Unsupervised clustering and differential methylation analysis

We used the CpG probes with the top 5000 most variable β values (degree of methylation) as input for unsupervised hierarchical clustering. Clustering was based on the complete linkage method, and Pearson correlation was used as the distance method. The clustering and β values were visualized in a heatmap using the Heatmap function embedded in the ComplexHeatmap R package [14, 15]. Furthermore, we utilized the top 5,000 most variable β values as input for three-dimensional unsupervised clustering using principal component analysis (PCA) and t-distributed Stochastic Neighbor Embedding (tSNE), using the stats, rgl, and tSNE R-packages, respectively.

Differential methylation analysis was based on the β values and using the champ. The DMP function considered CpG probes with a nominal p value ≤ 1.3 × 10–7 (corresponding to genome-wide significance) and an absolute change in β value ≥ 0.2 as significantly methylated. Initial analysis of the shared CpGs from 83 specimens (including 65 APT/PC patients and 12 control patients) revealed two specimens as clear outliers. One was the only available specimen from a metastasis in a patient with a silent corticotroph tumor who also had two additional neoplasms: a rare retroperitoneal liposarcoma and colorectal adenocarcinoma, potentially indicating an underlying genetic tumor syndrome. The morphological appearance of this tumor was consistent with a neuroendocrine tumor, and there was distinct TPIT nuclear staining in the tumor cells. This patient was subsequently excluded from the cohort. The other outlier was a paired specimen from a tumor recurrence of a silent PIT1-positive APT, with no other known malignancy or syndrome. The morphological appearance, characterized by lobular architecture and moderate cell atypia, could suggest an immature PIT1-cell lineage tumor. However, the similarity between the first and recurrent specimens argues against dedifferentiation to an immature PIT1-cell lineage tumor over time. The recurrent specimen, which exhibited outlier behavior, was excluded, while the first surgery specimen was further analyzed as part of the first surgery cohort (Fig. 1). For information regarding the methylation class of the two outliers, see the Methylation profiling and tumor classification section in the Results section. The two outlier specimens were not part of the study cohort presented in Table 1.
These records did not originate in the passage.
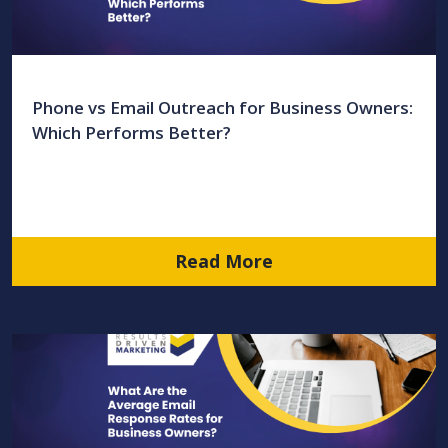
Phone vs Email Outreach for Business Owners:
Which Performs Better?
Read More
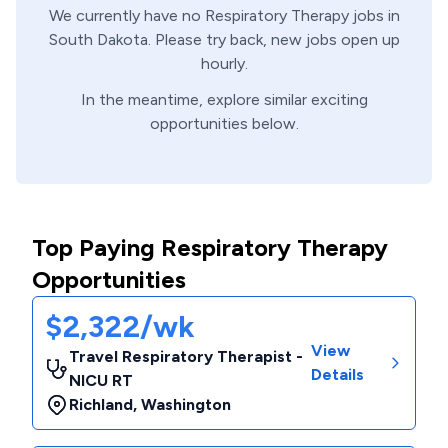
We currently have no
Respiratory Therapy
jobs in
South Dakota
. Please try back, new jobs open up
hourly.
In the meantime, explore similar exciting
opportunities below.
Top Paying Respiratory Therapy
Opportunities
$2,322/wk
View
Travel Respiratory Therapist -
Details
NICU RT
Richland
,
Washington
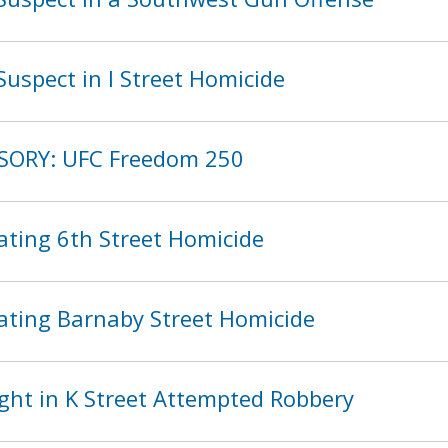
uspect in I Street Homicide
ISORY: UFC Freedom 250
ating 6th Street Homicide
ating Barnaby Street Homicide
ght in K Street Attempted Robbery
We compared the degree of methylation between the APT/PC group and the benign tumor group, both in the entire dataset and in the subset of 50 tumor specimens obtained from the first surgery.

Gene set enrichment analysis of differentially methylated positions between aggressive and metastatic PitNETs

Gene set enrichment analysis (GSEA) was performed using the msigdbr and fgsea R packages. For each comparison of differential methylation, the CpGs were ranked by their β-values, from most positive to most negative. Next, CpGs located outside a gene loci were filtered out. For those CpGs located in multiple positions within the same gene, only the entry with the highest absolute value was kept for further analysis. The final pre-ranked individual genes were then subjected to GSEA. We used collections of human KEGG (Kyoto Encyclopedia of Genes and Genomes, http://www.genome.jp/kegg/) defined gene sets as input for the analysis. GSEA was conducted using 1000 permutations, with the eps set to zero. The minimum and maximum gene set sizes were set to 15 and 500, respectively. Gene sets with FDR ≤ 0.05 were considered as being statistically significantly enriched.